*** Opening GIVEN INFORMATION ***
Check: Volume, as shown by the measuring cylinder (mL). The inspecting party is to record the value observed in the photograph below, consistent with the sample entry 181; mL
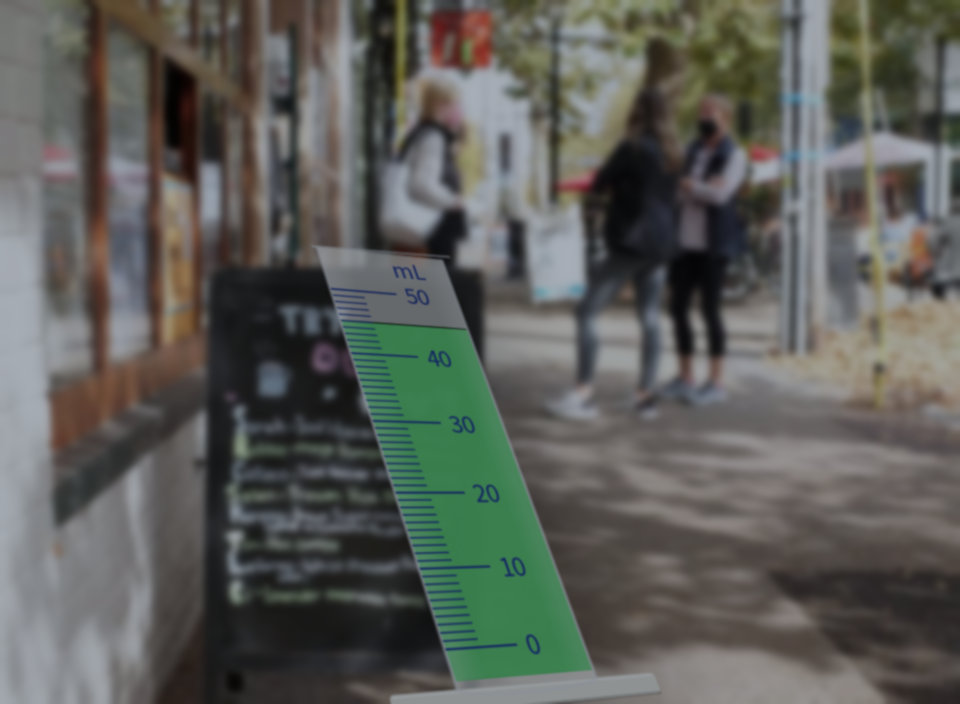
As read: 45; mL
*** Closing GIVEN INFORMATION ***
*** Opening GIVEN INFORMATION ***
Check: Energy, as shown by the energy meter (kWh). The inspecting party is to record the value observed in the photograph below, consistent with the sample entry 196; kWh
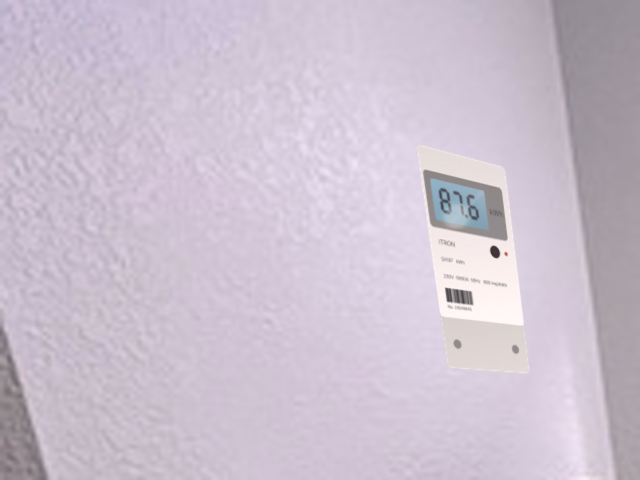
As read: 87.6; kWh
*** Closing GIVEN INFORMATION ***
*** Opening GIVEN INFORMATION ***
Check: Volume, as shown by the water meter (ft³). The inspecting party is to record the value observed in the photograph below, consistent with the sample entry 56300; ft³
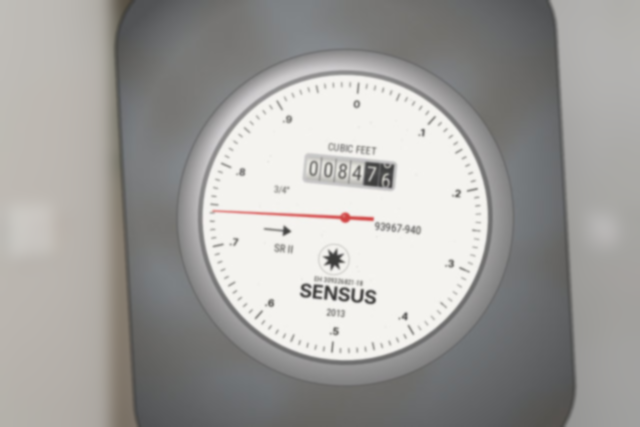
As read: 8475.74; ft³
*** Closing GIVEN INFORMATION ***
TO DO: Can you extract the rows word for word, starting at the line containing "Check: Volume, as shown by the water" and ending at the line containing "As read: 8475.74; ft³", with both of those lines included? Leave the pictures out of your answer.

SOLUTION TO THIS TASK:
Check: Volume, as shown by the water meter (ft³). The inspecting party is to record the value observed in the photograph below, consistent with the sample entry 56300; ft³
As read: 8475.74; ft³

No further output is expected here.